Member of the Ohio House of Representatives
- In office January 2, 1989 – December 31, 1992
- Preceded by: Robert Jaskulski
- Succeeded by: Barbara C. Pringle
- Constituency: 13th district
- In office January 3, 1983 – December 31, 1984
- Preceded by: Ike Thompson
- Succeeded by: John Carroll
- Constituency: 13th district
- In office January 1, 1979 – December 31, 1982
- Preceded by: Robert Jaskulski
- Succeeded by: Barbara C. Pringle
- Constituency: 11th district

Personal details
- Born: July 10, 1946 (age 80)
- Party: Democratic

= Frank Mahnic Jr. =

American politician

Frank Mahnic Jr. (born July 10, 1946) is a former member of the Ohio House of Representatives.

==Career==
Mahnic first ran for state representative in 1978 to succeed outgoing representative Robert Jaskulski. He won two additional terms before retiring in 1984 to run for state senator, losing to incumbent Grace L. Drake. After his successor in the house John Carroll died, Mahnic sought appointment to his old seat, but was rejected in favor of former representative Jaskulski.
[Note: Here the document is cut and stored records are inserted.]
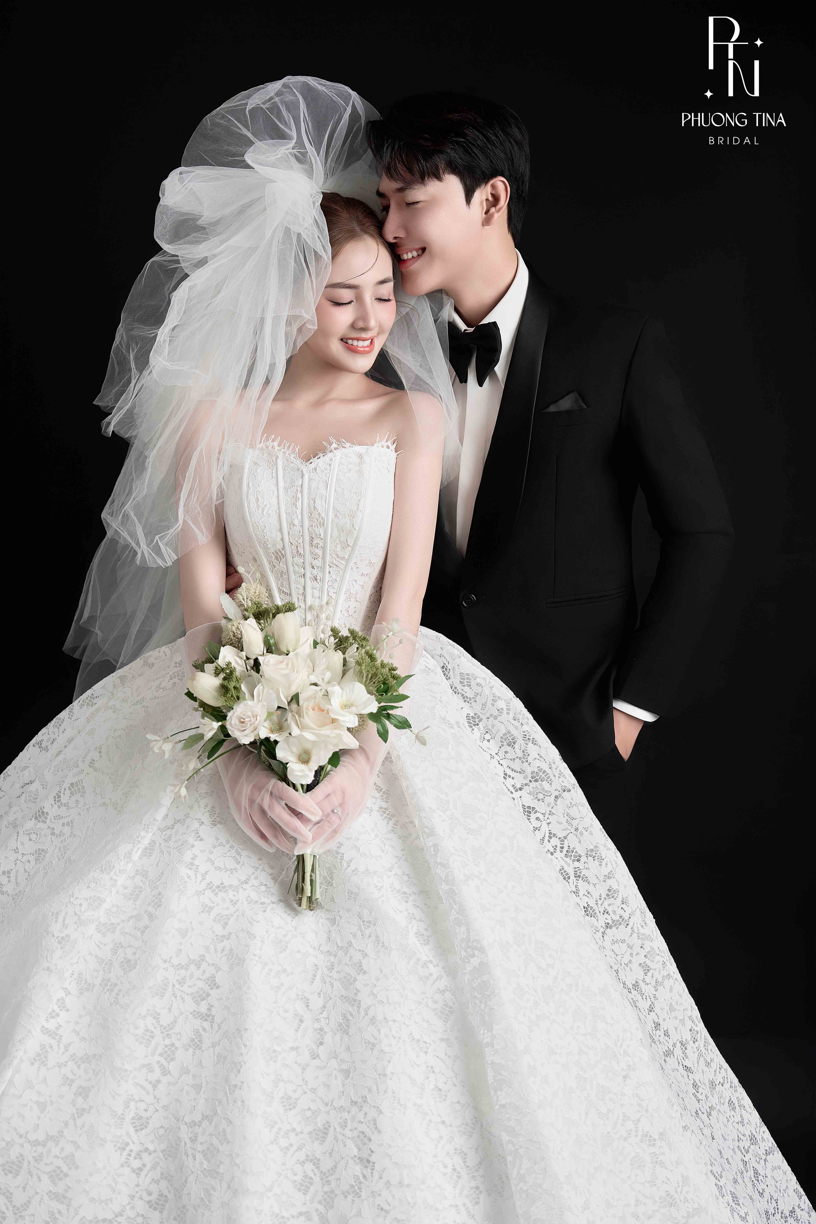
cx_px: 408
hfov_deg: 25.5
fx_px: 1802
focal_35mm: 53
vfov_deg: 37.5
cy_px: 612
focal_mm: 53
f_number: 3.2
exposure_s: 1/125
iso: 500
He attempted to run against Jaskulski and lost in the 1986 election, but defeated him in a second attempt in 1988. Mahnic would serve one additional term before being redistricted to the 15th district alongside fellow incumbent Suzanne Bergansky, whom he defeated in the primary, but later lost the general election to Republican Mike Wise.